Dish with three feet
Ceramics were very highly regarded in Hispano-Muslim society where they came to represent high social status, so beginning a long tradition of use in palace decoration. The ceramics used to symbolize high social standing required the most advanced technology and exceptionally skilled craftsmen to ensure the fine quality demanded of them.
The role awarded to ceramics by Muslim society as a marker of social status was unparalleled in earlier periods in history.
Since classical times, the dishes symbolizing power and high status had been made of precious metals, while pottery was something of very generalized, everyday use which did not signify any kind of social distinction.
It seems that the forerunner of lusterware was a technique for gilding glass used by the Romans, by the Copts in Egypt and later in Damascus (Syria). This technique may have been used in the Abbasid Calpihate of Baghdad to develop a ceramic that imitated gold. Its highly complex production process and prohibitive cost soon made it an exceptional, highly coveted piece which became associated with power and the top ranks on the social scale.

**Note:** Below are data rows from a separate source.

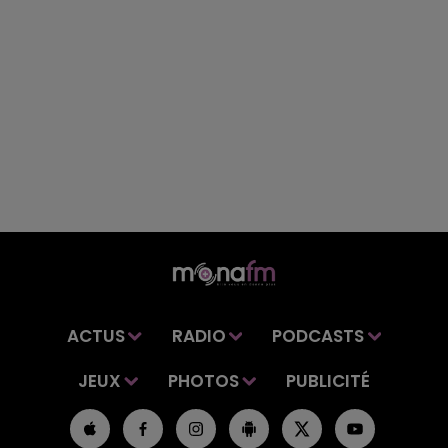
ACTUS
RADIO
PODCASTS
JEUX
PHOTOS
PUBLICITÉ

The dish we will be studying this month is the R 420, a piece of a tableware used in the Nasrid Court. The dish has three feet, an unusual feature, and the base is completely covered with a geometric design with six rows of interlinked stars. The stars are blue and the shield-shaped (zafate) gaps between them are white.
The edge is ornamented with semi-circular motifs which have lost their golden decoration and a semicircle of atauriques. The spandrels between the semi-circular shapes are also decorated with the same kind of ataurique palm leaf motifs.